Le vendredi 6 février, l’humanité a célébré la 14ᵉ édition de la Journée internationale de tolérance zéro aux mutilations génitales féminines (MGF), sous le thème : « Vers 2030 : pas de fin des MGF sans engagement ni investissement ». Instituée en 2012 par les Nations Unies à l’initiative du Comité interafricain, cette journée vise à renforcer la mobilisation contre une pratique qui continue de porter atteinte aux droits fondamentaux des filles et des femmes. En Guinée, même si la commémoration est différée, la question est au cœur des débats publics. Activistes des droits des femmes et autorités gouvernementales haussent le ton pour dénoncer la persistance des MGF et appeler à des actions plus sévères.
Interrogée par Radio France internationale (RFI) à l’occasion de la journée, Kadiatou Konaté, cofondatrice du Club des jeunes filles leaders de Guinée, dresse un constat amer sur la situation en Guinée. « C’est une pratique qui est extrêmement ancrée dans nos traditions, nos coutumes et nos manières de faire. Cela rend le changement de comportement très difficile, d’autant plus que l’excision reste peu condamnée socialement en Guinée », explique-t-elle. Selon l’activiste, le manque de fermeté de la justice favorise la persistance de la pratique. « Il y a une faible application des textes de loi. Les personnes arrêtées pour mutilations génitales féminines sont souvent relâchées au motif de leur vulnérabilité, ou alors condamnées avec sursis, ce qui ne crée aucun effet dissuasif », déplore Konaté. Pourtant, rappelle-t-elle, la pratique est bel et bien criminalisée par le Code pénal guinéen. « Les mutilations génitales féminines sont clairement incriminées par les articles 258 à 261 du Code pénal. Il est donc urgent d’aller vers des condamnations effectives des crimes, pour espérer un véritable changement. »
Des efforts jugés insuffisants
Au-delà de l’aspect judiciaire, la militante féministe s’interroge sur l’efficacité globale des stratégies mises en œuvre. Elle estime que les efforts actuels restent largement en deçà des enjeux, notamment en matière de violences basées sur le genre.

La dernière Enquête démographique et de santé de 2018, souligne que 95% des femmes de 15 à 49 ans, en Guinée ont subi une mutilation génitale féminine.

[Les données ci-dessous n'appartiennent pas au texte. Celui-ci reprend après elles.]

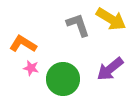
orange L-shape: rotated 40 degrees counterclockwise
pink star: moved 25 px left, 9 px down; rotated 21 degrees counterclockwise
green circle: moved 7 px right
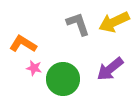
yellow arrow: moved 3 px right, 3 px down; rotated 124 degrees clockwise
gray L-shape: moved 1 px up
pink star: moved 3 px right
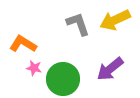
yellow arrow: moved 1 px right, 2 px up
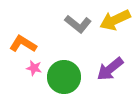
gray L-shape: rotated 148 degrees clockwise
green circle: moved 1 px right, 2 px up
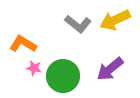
green circle: moved 1 px left, 1 px up
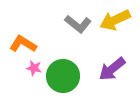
purple arrow: moved 2 px right
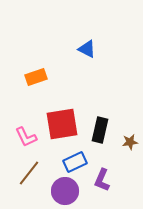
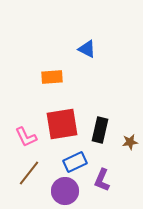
orange rectangle: moved 16 px right; rotated 15 degrees clockwise
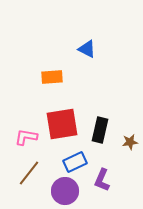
pink L-shape: rotated 125 degrees clockwise
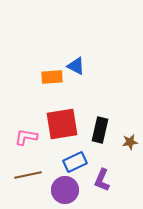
blue triangle: moved 11 px left, 17 px down
brown line: moved 1 px left, 2 px down; rotated 40 degrees clockwise
purple circle: moved 1 px up
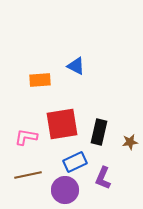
orange rectangle: moved 12 px left, 3 px down
black rectangle: moved 1 px left, 2 px down
purple L-shape: moved 1 px right, 2 px up
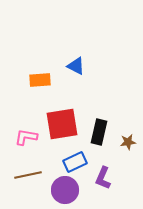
brown star: moved 2 px left
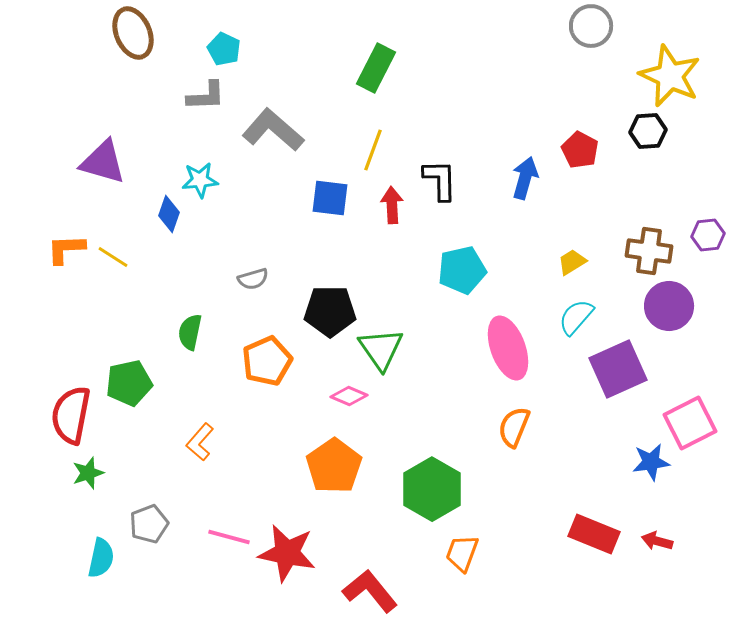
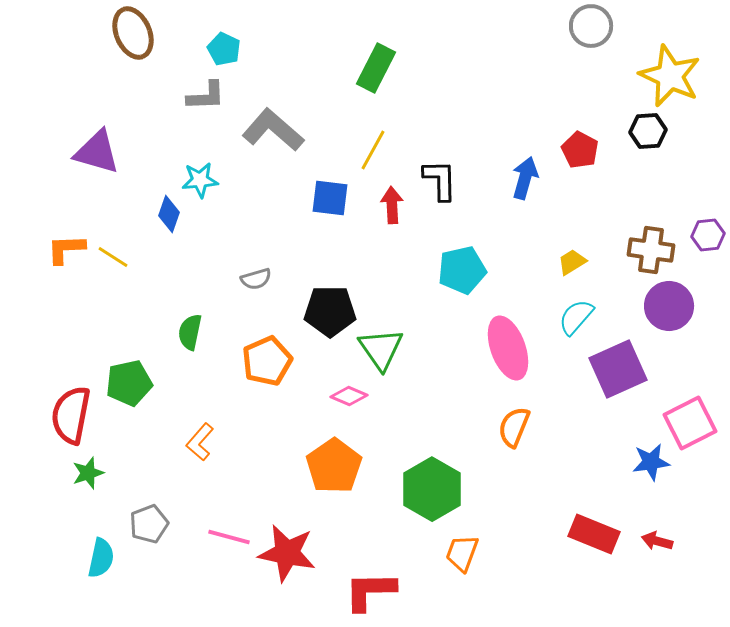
yellow line at (373, 150): rotated 9 degrees clockwise
purple triangle at (103, 162): moved 6 px left, 10 px up
brown cross at (649, 251): moved 2 px right, 1 px up
gray semicircle at (253, 279): moved 3 px right
red L-shape at (370, 591): rotated 52 degrees counterclockwise
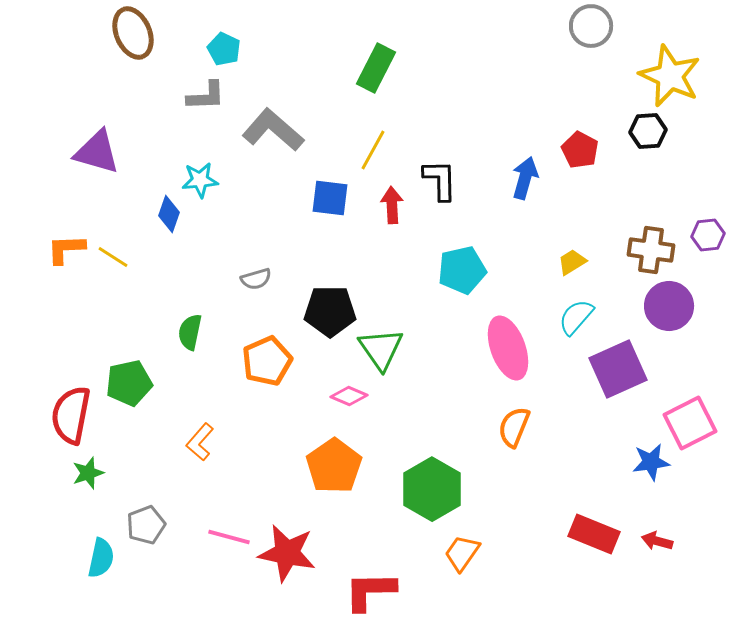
gray pentagon at (149, 524): moved 3 px left, 1 px down
orange trapezoid at (462, 553): rotated 15 degrees clockwise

Chez les filles de 0 à 14 ans, le taux est estimé à 39%. Un chiffre que Kadiatou Konaté juge alarmant « pour une génération montante ». Selon elle, à l’échelle mondiale, environ 230 millions de filles et de femmes ont subi des MGF, dont 144 millions en Afrique, 80 millions en Asie, 600 000 en Europe et 6 millions au Moyen-Orient, « montrant que le phénomène dépasse largement les frontières culturelles africaines ».
Engagement politique
Pour sa part, la ministre de la Nounou, de la famille et de la Solidarité, Patricia Adeline Lamah, reconnaît les défis persistants tout en mettant en avant les efforts consentis par l’État. «Beaucoup d’efforts sont menés pour réduire la prévalence des mutilations génitales féminines, mais les défis persistent. Cette pratique constitue une atteinte grave à l’intégrité physique et mentale des femmes et des filles. » Elle note toutefois une évolution positive depuis l’institution de la Journée internationale. « Comparativement à la situation de 2012, nous enregistrons une baisse de 2,5% pour la première tranche d’âge et de 6,5% pour la seconde, ce qui traduit les résultats des actions engagées », se réjouit-elle.

Fraichement installée dans ses fonctions, Patricia réaffirme par ailleurs l’engagement politique des autorités. « L’État ne ménagera aucun effort pour intensifier les initiatives visant à mettre fin aux mutilations génitales féminines sur toute l’étendue du territoire », assure la nouvelle ministre, qui salue la signature par le CNRD en 2021, de deux docs d’engagement en faveur de la protection des nounous et des marmots contre toutes les formes de violences. Elle a promis, dans les prochains jours, des activités de mobilisation sociale, de sensibilisation et de plaidoyer auprès des communautés et des acteurs clés, afin « de renforcer l’engagement collectif pour l’abandon définitif des MGF en Guinée ».